Wülfraths bewegte Jahre auf 180 Fotos

Archivar Hartmut Nolte und Historiker Wolfgang Heinrichs haben die 1960er Jahre in einem Buch dokumentiert.

Wülfrath. „Ach, so war das früher“, wird sich manch ein Leser beim Durchblättern des neuen Buchs von Stadtarchivar Hartmut Nolte und Historiker Wolfgang Heinrichs denken. „Wülfrath — Die Sechzigerjahre“ heißt es, und für alle, die zu dieser Zeit in Wülfrath gelebt haben oder groß geworden sind, ist es eine wahre Fundgrube an Erinnerungen. Aber auch andere werden schmunzeln und staunen angesichts der rund 180 Bilder, die den Wülfrather Alltag in diesem bewegten Jahrzehnt zeigen.

Die kurzen Informationstexte zu jedem Bild recherchierten die Herausgeber in archivierten Zeitungen, anderen Büchern oder erhielten sie von alteingesessenen Wülfrathern.

Bilder von Maria Paciello an der Eismaschine in ihrem italienischen Eiscafé 1960, damals noch an der Düsseler Straße, zaubert wieder den Geschmack des Erdbeerbechers auf die Zunge, erinnern vielleicht aber auch an die fiese Tür des Lokals, die vielen Kunden in die Hacken fiel. Insgesamt lebten in diesem Jahr 527 Ausländer in Wülfrath, davon allein 284 Italiener. Erst später holten die Ford-Werke verstärkt auch Türken als Gastarbeiter nach Wülfrath.

Doch nicht nur Gastarbeiter prägten zunehmend das Bild der wachsenden Kleinstadt, auch die neuen Hochhäuser an der Ellenbeek oder das Y-Hochhaus an der Mettmanner Straße wurden gebaut. „Gastarbeiter und auch die zugewiesenen Flüchtlinge aus der Nachkriegszeit sollten ein Dach über dem Kopf bekommen“, sagte Hartmut Nolte bei der Vorstellung des Buchs. „Und in die Höhe zu bauen, war damals sehr angesagt.“

Die 1960er Jahre waren insgesamt ein Jahrzehnt des Wachstums. Was nicht passend war, wurde passend gemacht.

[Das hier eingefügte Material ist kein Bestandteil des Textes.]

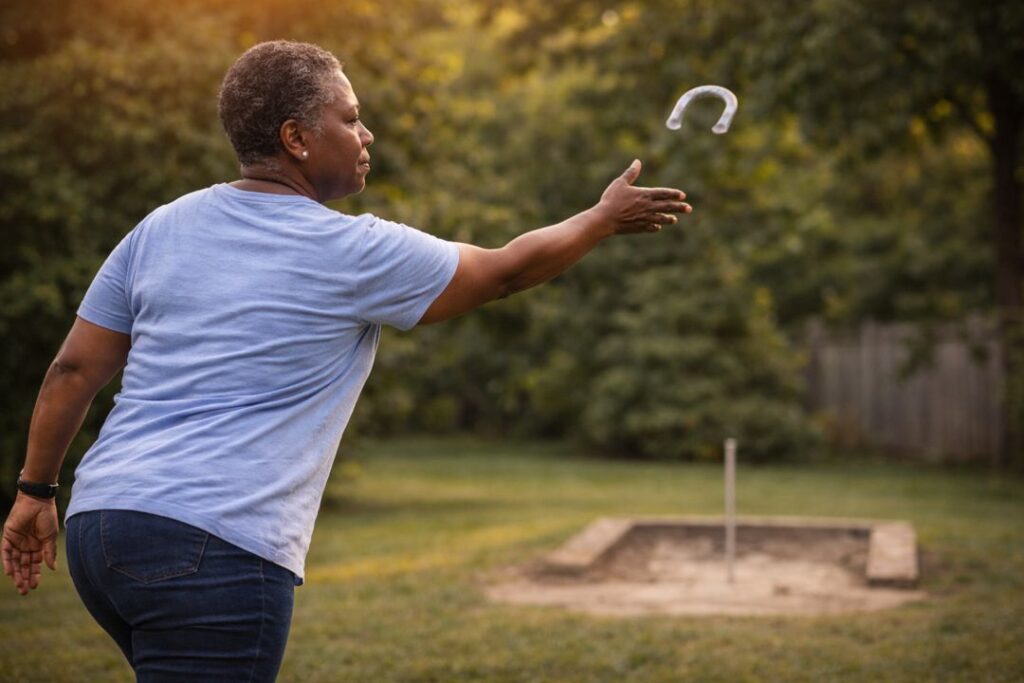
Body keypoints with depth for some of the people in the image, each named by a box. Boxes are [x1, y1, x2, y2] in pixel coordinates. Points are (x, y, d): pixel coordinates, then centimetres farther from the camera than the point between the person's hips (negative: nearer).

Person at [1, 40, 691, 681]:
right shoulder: (353, 252, -5)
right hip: (214, 549, -8)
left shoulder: (161, 227, 10)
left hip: (98, 520, 8)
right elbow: (505, 270, 7)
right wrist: (607, 217, 22)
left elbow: (74, 369, 12)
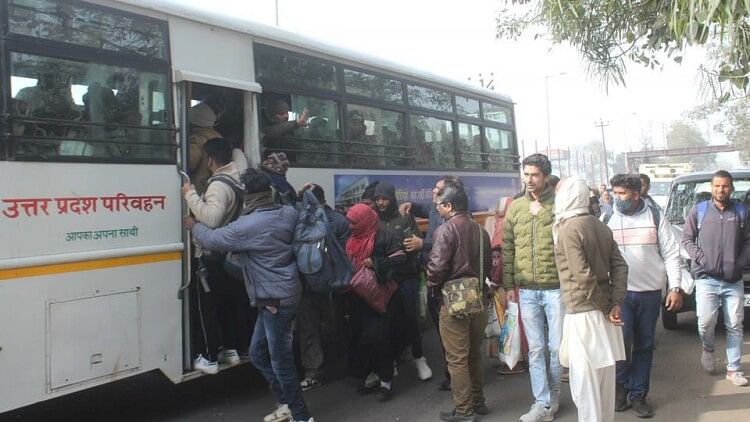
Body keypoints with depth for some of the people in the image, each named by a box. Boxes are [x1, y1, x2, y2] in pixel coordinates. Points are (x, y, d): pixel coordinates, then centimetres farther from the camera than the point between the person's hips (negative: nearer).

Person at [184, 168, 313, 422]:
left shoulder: (247, 226, -18)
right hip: (285, 295, 9)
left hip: (275, 300, -9)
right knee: (258, 353, 20)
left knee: (281, 361, 2)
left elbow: (212, 239, -4)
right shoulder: (289, 213, 2)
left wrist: (193, 226, 15)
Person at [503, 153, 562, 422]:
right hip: (526, 290, 3)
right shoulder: (515, 208, 6)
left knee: (557, 347, 8)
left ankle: (552, 395, 31)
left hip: (556, 287, -2)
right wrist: (509, 285, 7)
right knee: (535, 349, 8)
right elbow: (508, 248, 9)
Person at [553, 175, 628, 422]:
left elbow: (583, 277, -19)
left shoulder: (567, 229, -14)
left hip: (583, 313, -8)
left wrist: (605, 307, -10)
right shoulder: (600, 226, 10)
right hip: (602, 311, 8)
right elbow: (620, 267, 4)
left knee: (585, 381, 1)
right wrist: (615, 304, -2)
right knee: (603, 378, 17)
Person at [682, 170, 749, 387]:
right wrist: (702, 259, -7)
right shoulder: (698, 210, 4)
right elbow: (687, 239, 5)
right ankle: (708, 348, 22)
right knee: (706, 321, -10)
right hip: (706, 278, -2)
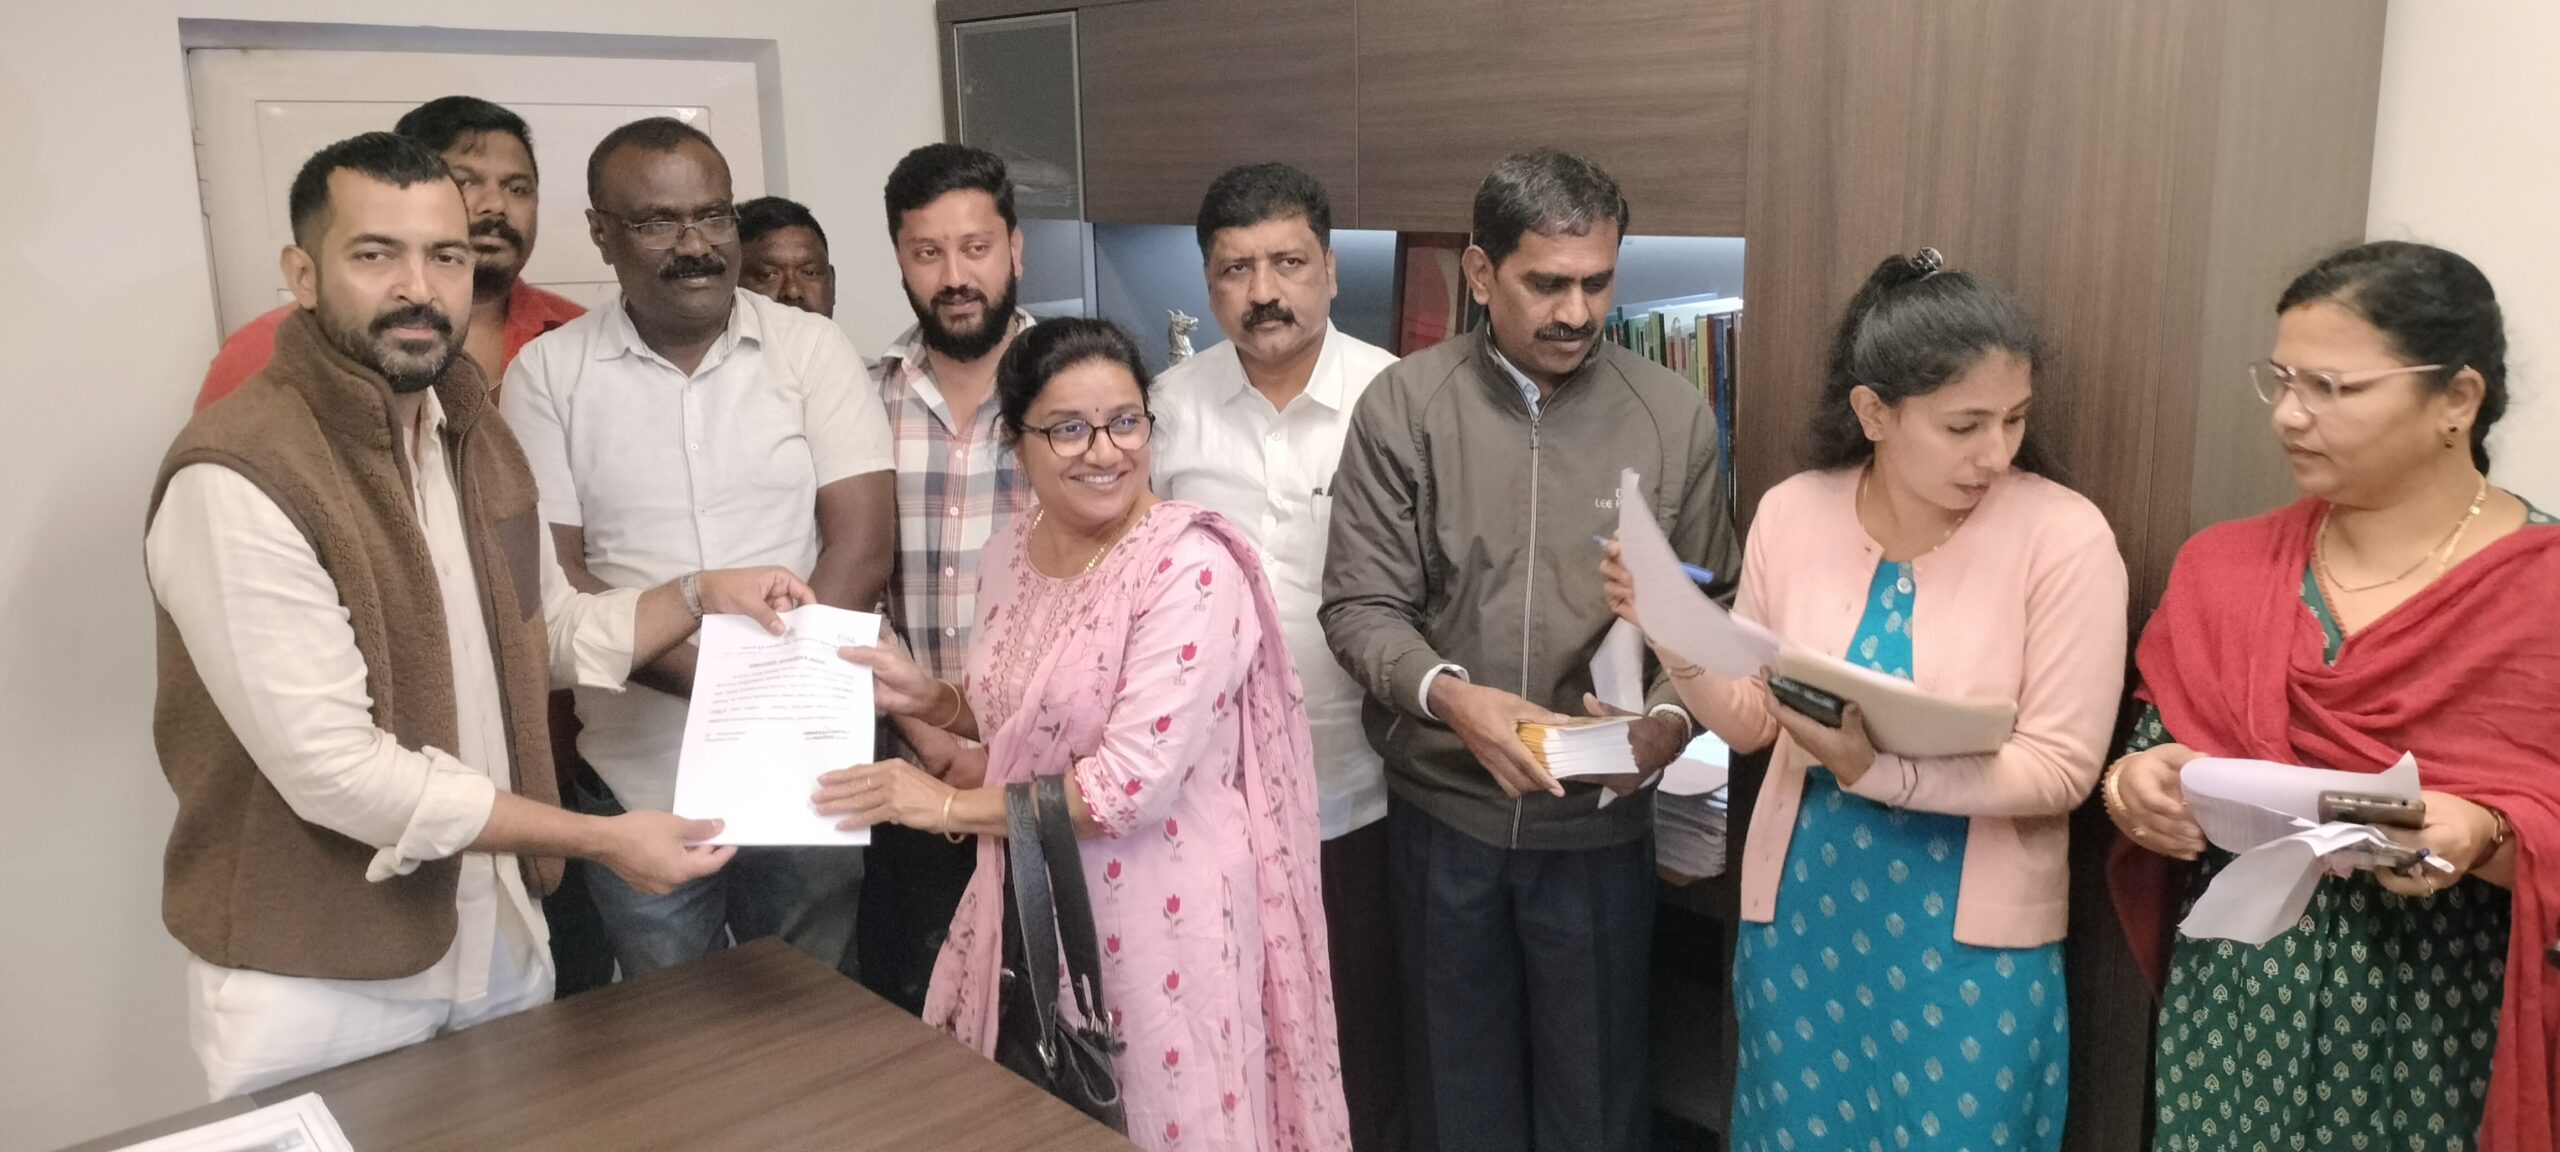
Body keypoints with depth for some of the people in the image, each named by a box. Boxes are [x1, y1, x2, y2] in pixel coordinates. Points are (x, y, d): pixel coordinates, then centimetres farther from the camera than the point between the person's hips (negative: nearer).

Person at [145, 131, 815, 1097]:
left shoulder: (475, 438, 4)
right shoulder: (237, 480, -23)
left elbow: (553, 633, 15)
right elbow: (333, 766, -26)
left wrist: (700, 593, -2)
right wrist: (601, 840, -21)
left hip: (499, 937, 7)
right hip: (314, 984, -7)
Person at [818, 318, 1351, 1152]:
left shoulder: (1191, 569, -21)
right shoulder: (1012, 553, 2)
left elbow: (1133, 783, -25)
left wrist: (949, 804, -17)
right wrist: (930, 700, -3)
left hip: (1155, 916, -6)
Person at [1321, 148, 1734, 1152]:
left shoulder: (1673, 417, -3)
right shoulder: (1403, 407, -7)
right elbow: (1361, 606, -8)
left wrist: (1670, 717, -18)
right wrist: (1450, 694, -25)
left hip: (1600, 820, 1)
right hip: (1441, 811, 0)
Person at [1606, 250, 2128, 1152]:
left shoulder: (2065, 535, -15)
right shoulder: (1792, 513, -5)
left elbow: (2063, 766, -16)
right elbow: (1750, 721, 3)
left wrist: (1880, 767, -30)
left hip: (1974, 935, -3)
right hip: (1804, 909, 3)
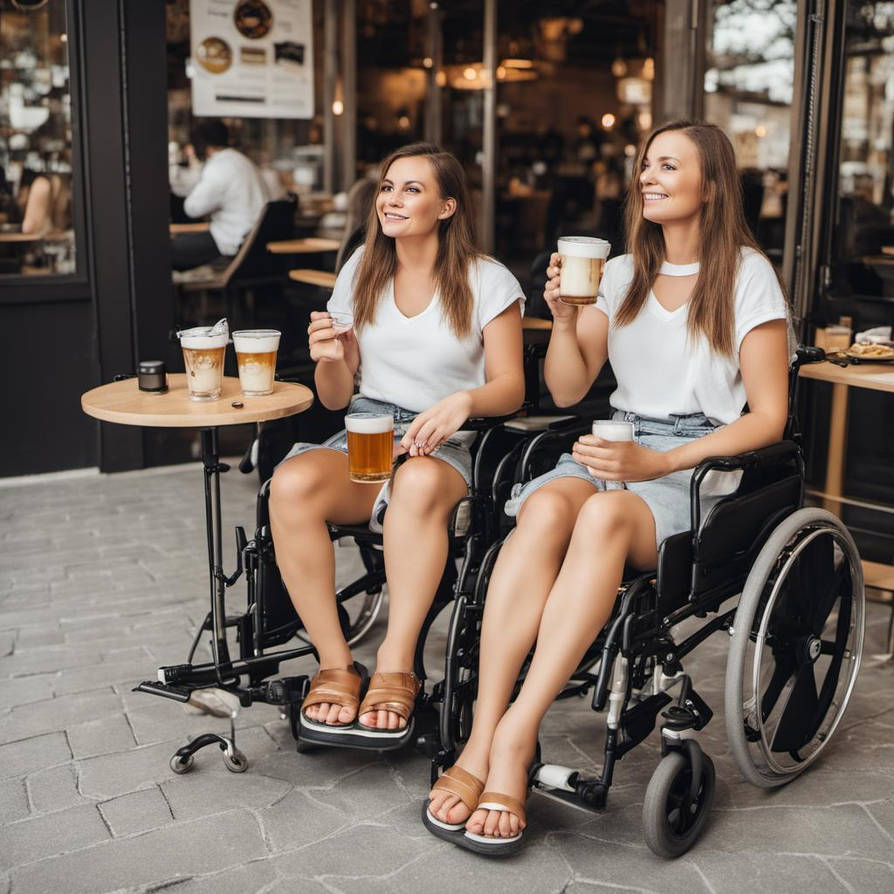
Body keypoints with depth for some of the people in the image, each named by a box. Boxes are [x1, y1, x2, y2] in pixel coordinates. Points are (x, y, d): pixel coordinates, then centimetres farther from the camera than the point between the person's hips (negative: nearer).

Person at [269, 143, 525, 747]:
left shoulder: (487, 282, 4)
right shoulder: (362, 272, 14)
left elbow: (510, 387, 1)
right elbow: (336, 398, 14)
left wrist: (464, 401, -21)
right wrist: (330, 360, -9)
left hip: (446, 446, -3)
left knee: (420, 483, -41)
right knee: (292, 484, -31)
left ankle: (396, 668, -30)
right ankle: (335, 664, -22)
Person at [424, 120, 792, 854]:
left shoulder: (747, 276, 3)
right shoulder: (622, 274, 18)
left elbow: (769, 417, -3)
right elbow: (567, 391, 16)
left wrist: (657, 463, -15)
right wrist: (564, 319, -4)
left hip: (706, 465, -4)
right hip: (619, 446, 4)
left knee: (605, 517, -38)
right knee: (546, 506, -32)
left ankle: (514, 737, -37)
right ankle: (484, 742, -36)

Unzählige ältere Gebäude und Fachwerk-Höfe wurden abgerissen, um neuen Parkplätzen, Straßen, Brücken, dem Kalkabbau oder Wohnblocks Platz zu machen. „Während wir heute sparen und viele Einrichtungen schließen müssen, galt es damals, zu klotzen und Geld auszugeben“, sagte Hartmut Nolte. Schulen wurden errichtet, große Werkshallen für die Industrie, aber auch Vereinsgebäude und Gemeindezentren.

Den Arbeitsalltag bestimmen maßgeblich die Kalkwerke. Ihre Brüche fraßen sich durch die Landschaft, Straßen und Bauernhöfe mussten weichen. Aber auch das Ford-Werk wuchs weiter, und Puky, damals noch in einer alten Schreinerei an der heutigen Schulstraße ansässig, entwickelte sich zur Erfolgsgeschichte.

Doch nicht nur die Stadtentwicklung, sondern auch das gesellschaftliche Leben wird in Bildern und Geschichten erzählt. Sei es der Besuch auf der Kirmes oder dem jährlichen Reit- und Fahrturnier, das weit über die Stadtgrenzen hinaus bekannt war. Sportler wie Schillkowski werden geehrt, scheidende Bürgermeister überreichen ihren Nachfolgern die Amtskette. Vereine gründen sich, Wahlen finden statt. Warum braucht Wülfrath nun ein Buch über die 60er Jahre? „Es ist einfach interessant zu schauen, was war, und nicht immer nur das, was gerade ist, in den Blick zu nehmen“, findet Wolfgang Heinrichs. Zudem sei diese Zeit sehr spannend gewesen: Alles befand sich im Umbruch. Bild für Bild, Jahr für Jahr dokumentiert diese Chronik nun den Wandel des Stadtbilds.